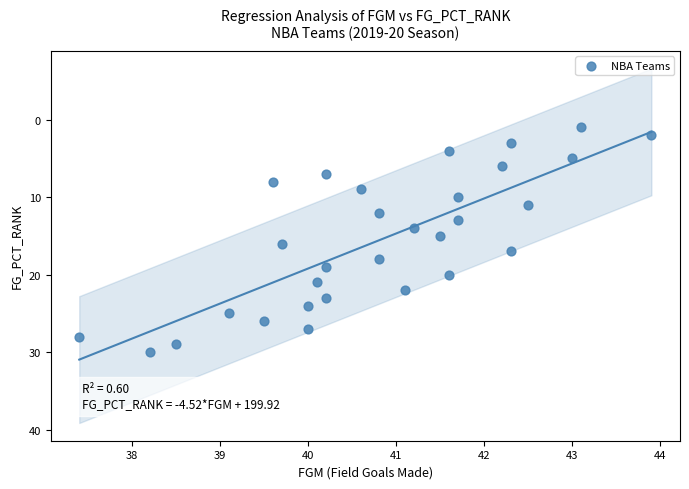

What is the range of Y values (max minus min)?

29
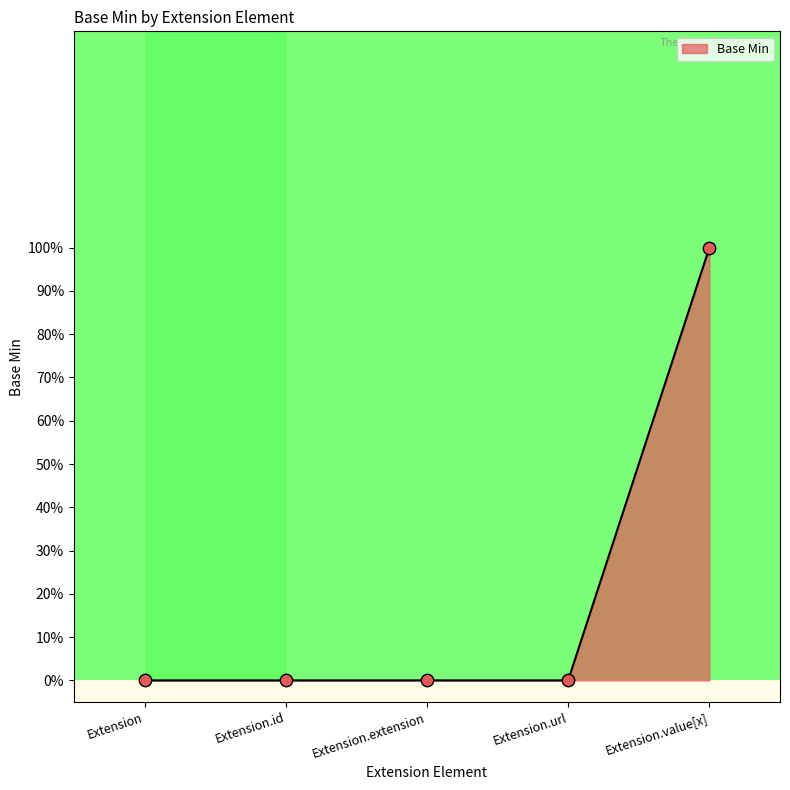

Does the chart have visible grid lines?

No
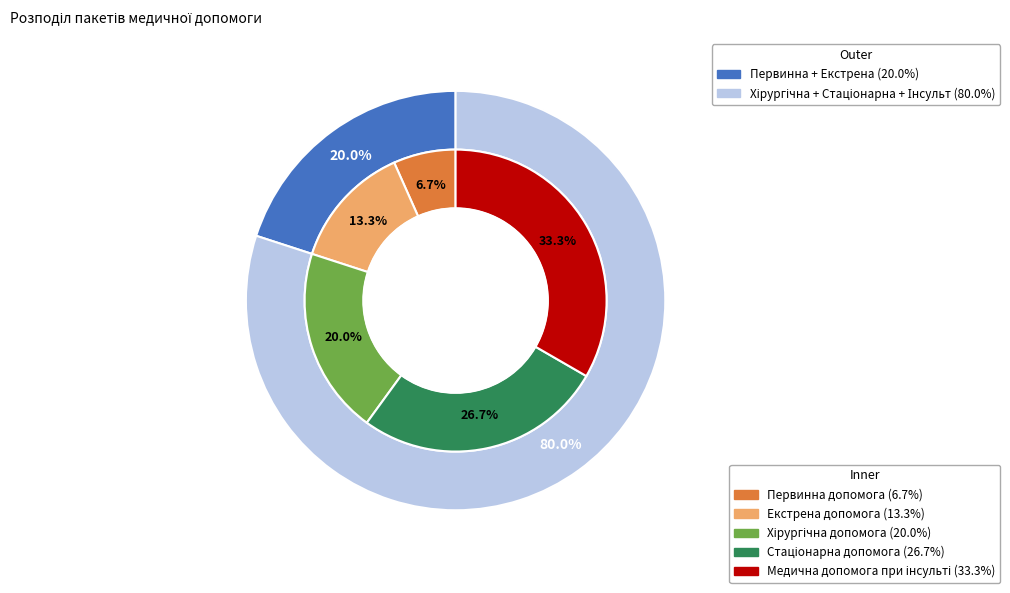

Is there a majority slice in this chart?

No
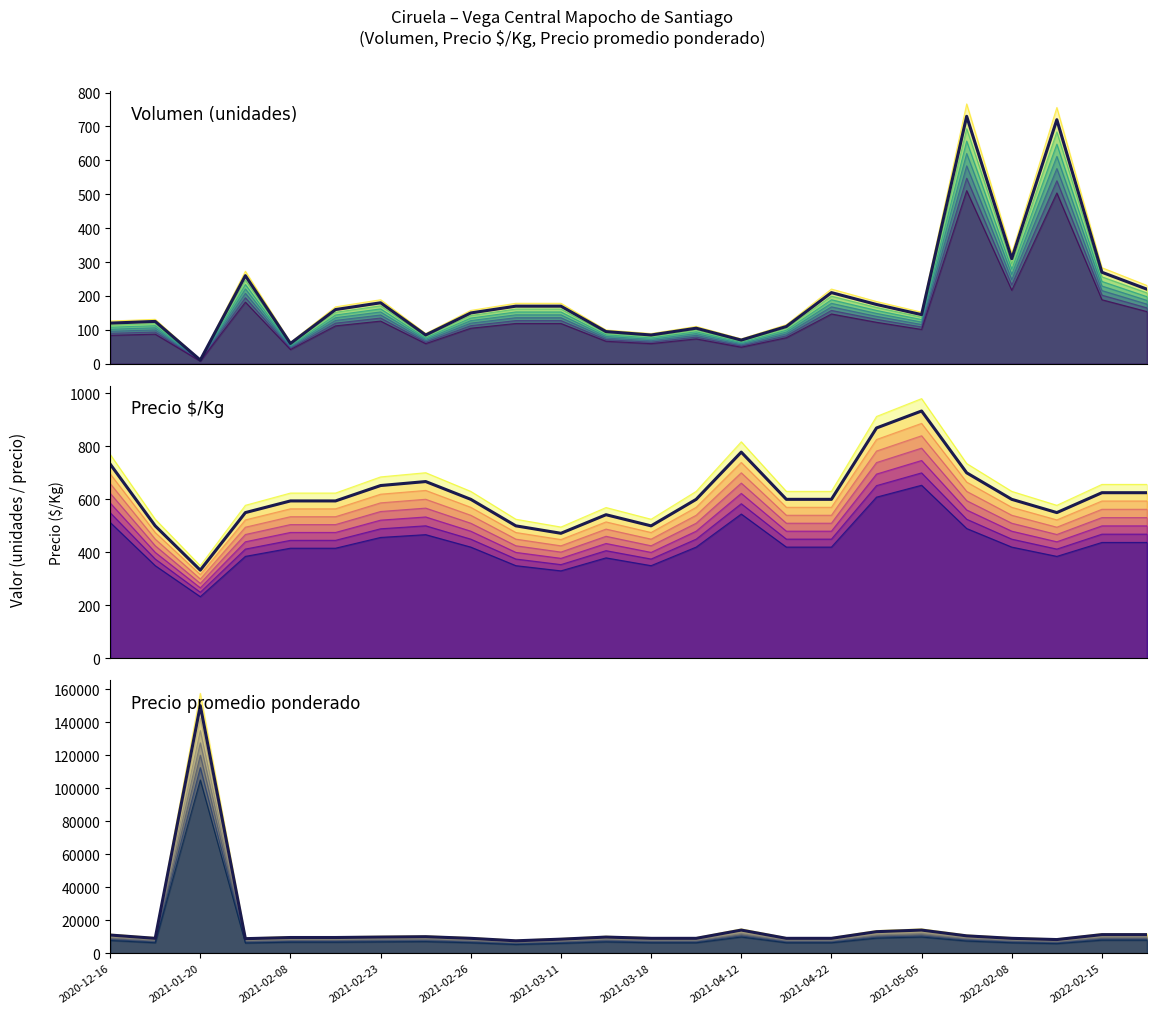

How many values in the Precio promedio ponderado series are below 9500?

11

▸ Problem to solve:
Copy out all of the material above word for word, but omit the pictures.

▸ Result for this task:
What is the range of Y values (max minus min)?

29

Does the chart have visible grid lines?

No

Is there a majority slice in this chart?

No

How many values in the Precio promedio ponderado series are below 9500?

11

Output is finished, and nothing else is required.